Region Segeberg. Geschafft! Winkend überquerte Team noerd.licht am Sonntag um 16.04 Uhr mit seinem 22 Jahre alten Volvo V70 die Ziellinie auf dem Hamburger Fischmarkt. Nach 16 Tagen und exakt 7243,7 Kilometern haben Neele und Jakob aus der Region Segeberg das Abenteuer „Baltic Sea Circle Charity Rallye“ durch neun europäische Ostsee-Anrainer-Staaten erfolgreich absolviert. (Das Abendblatt berichtete.)
Das war nicht jedem vergönnt. Von 255 Startern kamen lediglich 195 ins Ziel – glimpfliche Unfälle, Motorschaden und andere Widrigkeiten verhinderten den Abschluss. Immerhin: 355000 Euro kamen insgesamt für viele verschiedene Spendenprojekte zusammen. Neele und Jakob sammelten 1156 Euro für den Lübecker Verein „Ergo-Ranch“, dessen Therapiepferde für Patienten der Praxis im Heiweg zum Einsatz kommen. „Wir sind so glücklich über die Unterstützung; sogar am Finaltag kamen noch Spenden rein“, freut sich die 22-jährige Neele.

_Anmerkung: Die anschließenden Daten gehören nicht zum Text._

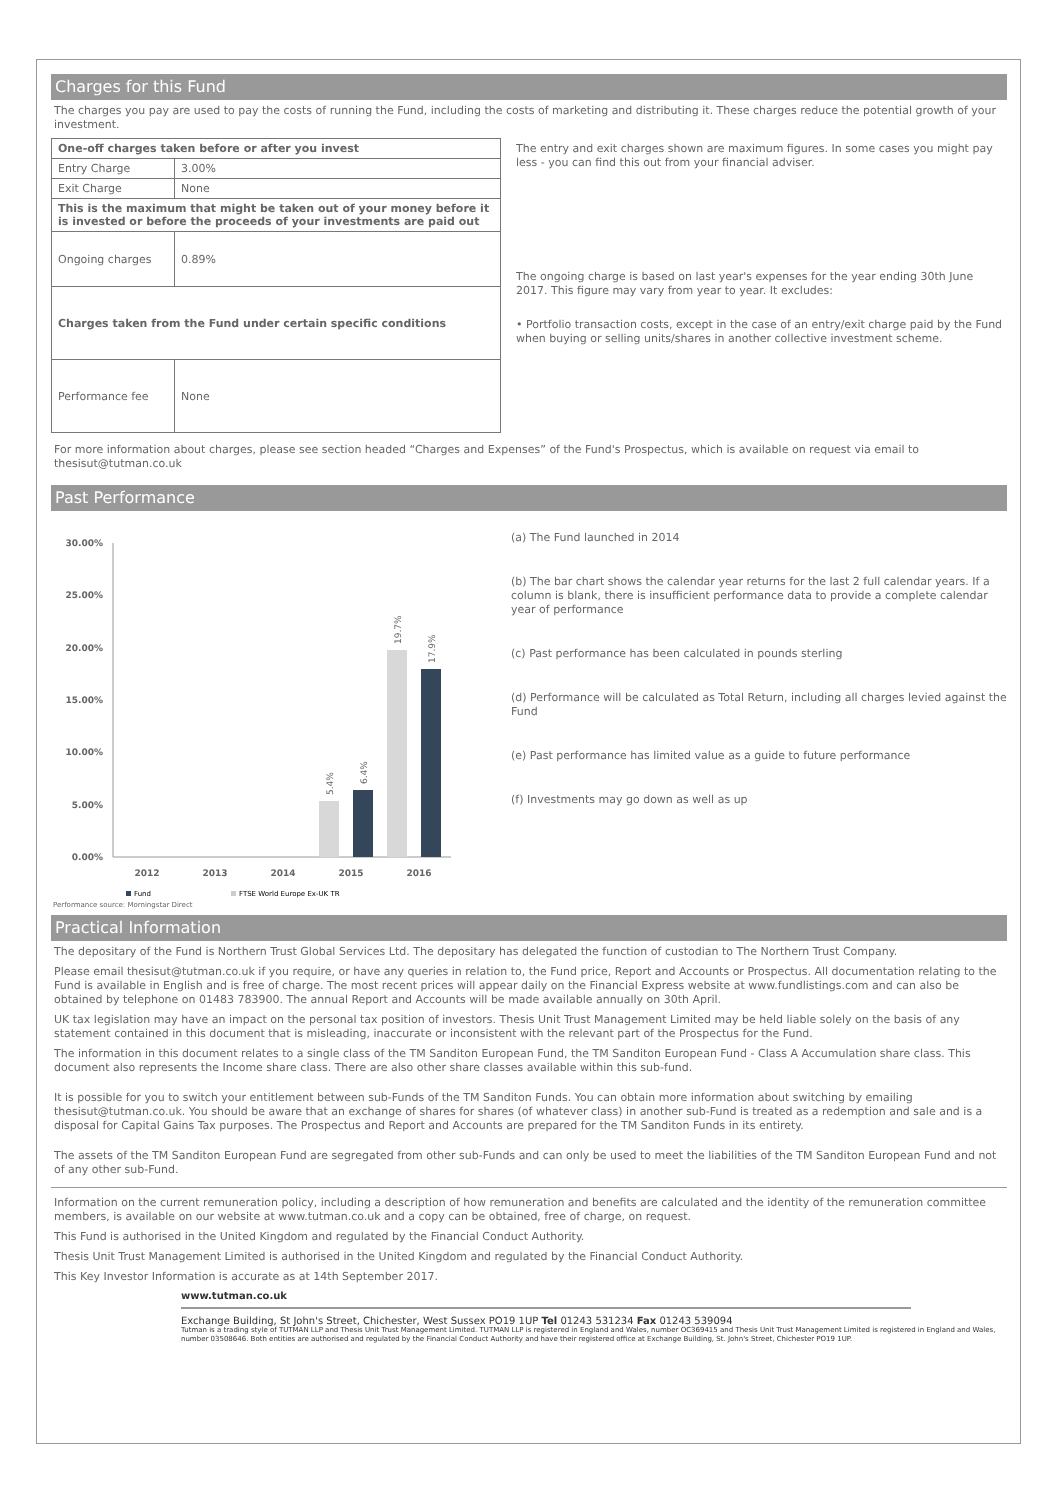Charges for this Fund
The charges you pay are used to pay the costs of running the Fund, including the costs of marketing and distributing it. These charges reduce the potential growth of your investment.
| One-off charges taken before or after you invest | |
| Entry Charge | 3.00% |
| Exit Charge | None |
| This is the maximum that might be taken out of your money before it is invested or before the proceeds of your investments are paid out | |
| Ongoing charges | 0.89% |
| Charges taken from the Fund under certain specific conditions | |
| Performance fee | None |
The entry and exit charges shown are maximum figures. In some cases you might pay less - you can find this out from your financial adviser.
The ongoing charge is based on last year's expenses for the year ending 30th June 2017. This figure may vary from year to year. It excludes:
• Portfolio transaction costs, except in the case of an entry/exit charge paid by the Fund when buying or selling units/shares in another collective investment scheme.
For more information about charges, please see section headed “Charges and Expenses” of the Fund's Prospectus, which is available on request via email to thesisut@tutman.co.uk
Past Performance
30.00%
25.00%
20.00%
15.00%
10.00%
5.00%
0.00%
2012
2013
2014
2015
2016
5.4%
6.4%
19.7%
17.9%
Fund
FTSE World Europe Ex-UK TR
(a) The Fund launched in 2014
(b) The bar chart shows the calendar year returns for the last 2 full calendar years. If a column is blank, there is insufficient performance data to provide a complete calendar year of performance
(c) Past performance has been calculated in pounds sterling
(d) Performance will be calculated as Total Return, including all charges levied against the Fund
(e) Past performance has limited value as a guide to future performance
(f) Investments may go down as well as up
Performance source: Morningstar Direct
Practical Information
The depositary of the Fund is Northern Trust Global Services Ltd. The depositary has delegated the function of custodian to The Northern Trust Company.
Please email thesisut@tutman.co.uk if you require, or have any queries in relation to, the Fund price, Report and Accounts or Prospectus. All documentation relating to the Fund is available in English and is free of charge. The most recent prices will appear daily on the Financial Express website at www.fundlistings.com and can also be obtained by telephone on 01483 783900. The annual Report and Accounts will be made available annually on 30th April.
UK tax legislation may have an impact on the personal tax position of investors. Thesis Unit Trust Management Limited may be held liable solely on the basis of any statement contained in this document that is misleading, inaccurate or inconsistent with the relevant part of the Prospectus for the Fund.
The information in this document relates to a single class of the TM Sanditon European Fund, the TM Sanditon European Fund - Class A Accumulation share class. This document also represents the Income share class. There are also other share classes available within this sub-fund.
It is possible for you to switch your entitlement between sub-Funds of the TM Sanditon Funds. You can obtain more information about switching by emailing thesisut@tutman.co.uk. You should be aware that an exchange of shares for shares (of whatever class) in another sub-Fund is treated as a redemption and sale and is a disposal for Capital Gains Tax purposes. The Prospectus and Report and Accounts are prepared for the TM Sanditon Funds in its entirety.
The assets of the TM Sanditon European Fund are segregated from other sub-Funds and can only be used to meet the liabilities of the TM Sanditon European Fund and not of any other sub-Fund.
Information on the current remuneration policy, including a description of how remuneration and benefits are calculated and the identity of the remuneration committee members, is available on our website at www.tutman.co.uk and a copy can be obtained, free of charge, on request.
This Fund is authorised in the United Kingdom and regulated by the Financial Conduct Authority.
Thesis Unit Trust Management Limited is authorised in the United Kingdom and regulated by the Financial Conduct Authority.
This Key Investor Information is accurate as at 14th September 2017.
www.tutman.co.uk
Exchange Building, St John's Street, Chichester, West Sussex PO19 1UP Tel 01243 531234 Fax 01243 539094
Tutman is a trading style of TUTMAN LLP and Thesis Unit Trust Management Limited. TUTMAN LLP is registered in England and Wales, number OC369415 and Thesis Unit Trust Management Limited is registered in England and Wales, number 03508646. Both entities are authorised and regulated by the Financial Conduct Authority and have their registered office at Exchange Building, St. John's Street, Chichester PO19 1UP.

Die letzten vier Tage der Rallye, bei der GPS, Navi und Autobahnen tabu waren, erkundete sie mit ihrem 23-jährigen Freund das Baltikum und Polen – für beide bisher ein weißer Fleck auf ihrer Reise-Landkarte. „Nach so viel unberührter Natur in Skandinavien war das für uns ein Kulturschock, zumal wir nicht wirklich Zeit für die einzelnen Länder hatten, sondern vor allem die Hauptstädte besucht haben und touristische Stätten wie etwa den ‚Berg der Kreuze‘ in Litauen für ein obligatorisches Foto im Roadbook“, erzählt Neele.
Die historischen Altstädte von Vilnius in Litauen und Danzig in Polen haben den jungen Schleswig-Holsteinern besonders gut gefallen. Und dank des Tipps von Neeles Opa, der als Spediteur und Fahrer weit herumgekommen ist, entdeckten sie sogar den geografischen Mittelpunkt Europas. Mit den Koordinaten 54° 54‘ 0“ N, 25° 19‘ 0“ O liegt er beim Dorf Purnuskes nördlich von Vilnius. „Das war etwas Besonderes und den Umweg wert, zumal sich außer uns kein anderes Team dorthin ‚verirrt‘ hat“, verrät Neele schmunzelnd.
16 Tage war das Paar unterwegs und hat viele verschiedene Eindrücke gesammelt, die erst einmal verarbeitet werden müssen. „Es kommt mir vor, als ob wir einen Atlas schnell durchgeblättert haben. Es ist so unrealistisch wieder zuhause zu sein“, fasst Jakob sein gedankliches Bilderbuch zusammen. Die Bilder auf Fotopapier, die vor dem Zieleinlauf ins Roadbook eingeklebt werden mussten, hatte er am vorletzten Tag in einer polnischen Drogerie ausgedruckt.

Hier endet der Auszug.